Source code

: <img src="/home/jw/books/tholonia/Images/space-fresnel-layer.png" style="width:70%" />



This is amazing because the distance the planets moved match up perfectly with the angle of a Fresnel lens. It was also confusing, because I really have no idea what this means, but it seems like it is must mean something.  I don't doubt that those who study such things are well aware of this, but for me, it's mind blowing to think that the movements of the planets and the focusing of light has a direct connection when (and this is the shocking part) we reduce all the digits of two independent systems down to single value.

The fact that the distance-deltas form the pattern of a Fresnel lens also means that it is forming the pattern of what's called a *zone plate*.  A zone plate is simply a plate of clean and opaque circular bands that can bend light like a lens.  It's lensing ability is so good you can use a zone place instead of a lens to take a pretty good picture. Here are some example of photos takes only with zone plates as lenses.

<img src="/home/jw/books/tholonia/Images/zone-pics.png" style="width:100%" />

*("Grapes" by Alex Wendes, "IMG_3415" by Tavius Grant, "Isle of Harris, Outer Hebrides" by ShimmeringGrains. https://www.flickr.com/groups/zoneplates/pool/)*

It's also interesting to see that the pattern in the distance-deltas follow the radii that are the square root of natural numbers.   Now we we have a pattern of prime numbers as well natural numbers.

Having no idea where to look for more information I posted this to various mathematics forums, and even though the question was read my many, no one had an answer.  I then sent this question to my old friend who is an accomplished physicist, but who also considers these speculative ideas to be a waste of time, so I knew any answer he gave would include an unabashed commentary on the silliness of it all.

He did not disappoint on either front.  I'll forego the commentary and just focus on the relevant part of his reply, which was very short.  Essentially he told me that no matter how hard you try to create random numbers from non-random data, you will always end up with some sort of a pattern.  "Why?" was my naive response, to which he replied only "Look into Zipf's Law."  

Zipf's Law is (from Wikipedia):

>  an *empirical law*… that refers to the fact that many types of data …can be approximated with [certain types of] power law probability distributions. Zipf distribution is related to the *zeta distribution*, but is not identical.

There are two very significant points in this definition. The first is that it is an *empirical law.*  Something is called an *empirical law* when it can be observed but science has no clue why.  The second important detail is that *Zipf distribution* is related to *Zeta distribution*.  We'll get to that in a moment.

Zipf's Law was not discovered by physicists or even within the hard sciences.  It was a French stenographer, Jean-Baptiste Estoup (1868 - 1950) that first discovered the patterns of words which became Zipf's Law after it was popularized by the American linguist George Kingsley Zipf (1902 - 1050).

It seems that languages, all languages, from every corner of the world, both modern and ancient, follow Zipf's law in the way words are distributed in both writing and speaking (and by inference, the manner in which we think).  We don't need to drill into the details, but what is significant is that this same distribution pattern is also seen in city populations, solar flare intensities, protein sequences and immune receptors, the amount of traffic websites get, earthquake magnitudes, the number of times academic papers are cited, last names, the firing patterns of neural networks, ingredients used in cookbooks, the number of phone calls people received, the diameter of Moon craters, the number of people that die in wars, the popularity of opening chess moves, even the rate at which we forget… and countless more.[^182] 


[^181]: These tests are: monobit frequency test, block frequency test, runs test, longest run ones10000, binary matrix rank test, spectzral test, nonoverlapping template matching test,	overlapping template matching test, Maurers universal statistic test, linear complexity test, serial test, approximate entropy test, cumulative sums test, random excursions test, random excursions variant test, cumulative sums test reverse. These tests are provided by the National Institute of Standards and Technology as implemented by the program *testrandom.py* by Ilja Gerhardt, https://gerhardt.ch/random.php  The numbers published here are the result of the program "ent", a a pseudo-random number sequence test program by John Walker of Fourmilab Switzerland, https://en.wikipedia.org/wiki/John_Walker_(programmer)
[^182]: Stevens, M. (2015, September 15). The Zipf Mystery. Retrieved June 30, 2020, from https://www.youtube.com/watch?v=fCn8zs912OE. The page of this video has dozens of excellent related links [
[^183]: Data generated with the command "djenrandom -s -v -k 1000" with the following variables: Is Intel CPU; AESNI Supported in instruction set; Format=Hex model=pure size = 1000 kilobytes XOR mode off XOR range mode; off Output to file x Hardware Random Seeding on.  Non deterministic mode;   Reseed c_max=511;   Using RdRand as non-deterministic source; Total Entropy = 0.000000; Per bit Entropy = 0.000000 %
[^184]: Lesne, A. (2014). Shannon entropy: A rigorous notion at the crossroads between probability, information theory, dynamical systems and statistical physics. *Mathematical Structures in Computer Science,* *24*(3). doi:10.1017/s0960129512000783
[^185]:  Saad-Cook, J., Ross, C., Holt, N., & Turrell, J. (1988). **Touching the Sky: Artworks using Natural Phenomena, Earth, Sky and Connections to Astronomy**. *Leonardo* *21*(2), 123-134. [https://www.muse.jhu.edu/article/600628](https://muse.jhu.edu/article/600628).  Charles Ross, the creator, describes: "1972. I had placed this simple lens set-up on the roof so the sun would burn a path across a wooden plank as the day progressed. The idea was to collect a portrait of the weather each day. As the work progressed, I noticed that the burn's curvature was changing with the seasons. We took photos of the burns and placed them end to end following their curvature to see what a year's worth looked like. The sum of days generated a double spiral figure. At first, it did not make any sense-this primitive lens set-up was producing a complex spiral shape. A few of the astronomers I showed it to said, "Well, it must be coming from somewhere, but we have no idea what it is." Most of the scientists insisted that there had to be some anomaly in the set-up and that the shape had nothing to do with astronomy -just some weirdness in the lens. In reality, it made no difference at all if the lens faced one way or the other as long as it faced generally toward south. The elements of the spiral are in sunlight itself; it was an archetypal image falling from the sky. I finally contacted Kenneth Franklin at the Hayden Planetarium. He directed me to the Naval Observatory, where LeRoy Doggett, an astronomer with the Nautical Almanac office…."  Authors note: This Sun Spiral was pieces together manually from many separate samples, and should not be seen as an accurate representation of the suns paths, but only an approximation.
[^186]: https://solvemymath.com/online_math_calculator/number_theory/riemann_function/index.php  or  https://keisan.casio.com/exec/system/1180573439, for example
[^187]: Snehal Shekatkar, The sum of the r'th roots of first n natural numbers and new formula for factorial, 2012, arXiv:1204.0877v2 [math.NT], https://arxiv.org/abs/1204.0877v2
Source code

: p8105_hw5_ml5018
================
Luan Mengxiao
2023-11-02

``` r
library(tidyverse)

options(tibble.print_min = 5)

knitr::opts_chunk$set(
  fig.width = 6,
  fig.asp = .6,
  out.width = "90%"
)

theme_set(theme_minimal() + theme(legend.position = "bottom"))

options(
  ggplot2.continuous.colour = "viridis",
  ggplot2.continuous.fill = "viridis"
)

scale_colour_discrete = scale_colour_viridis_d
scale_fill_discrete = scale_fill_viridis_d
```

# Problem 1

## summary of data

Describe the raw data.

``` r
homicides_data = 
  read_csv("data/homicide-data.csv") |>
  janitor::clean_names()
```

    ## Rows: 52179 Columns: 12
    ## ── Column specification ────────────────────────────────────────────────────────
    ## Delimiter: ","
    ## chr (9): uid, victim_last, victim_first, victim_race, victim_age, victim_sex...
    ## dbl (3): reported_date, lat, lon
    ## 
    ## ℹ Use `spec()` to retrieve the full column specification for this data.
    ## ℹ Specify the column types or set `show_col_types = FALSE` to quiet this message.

WHAT YOU WILL DO →
Repeat every line of the data word for word until you have repeated the line that contains "This is amazing", which is the last one to include.

EXERCISE RESPONSE →
Source code

: <img src="/home/jw/books/tholonia/Images/space-fresnel-layer.png" style="width:70%" />



This is amazing because the distance the planets moved match up perfectly with the angle of a Fresnel lens. It was also confusing, because I really have no idea what this means, but it seems like it is must mean something.  I don't doubt that those who study such things are well aware of this, but for me, it's mind blowing to think that the movements of the planets and the focusing of light has a direct connection when (and this is the shocking part) we reduce all the digits of two independent systems down to single value.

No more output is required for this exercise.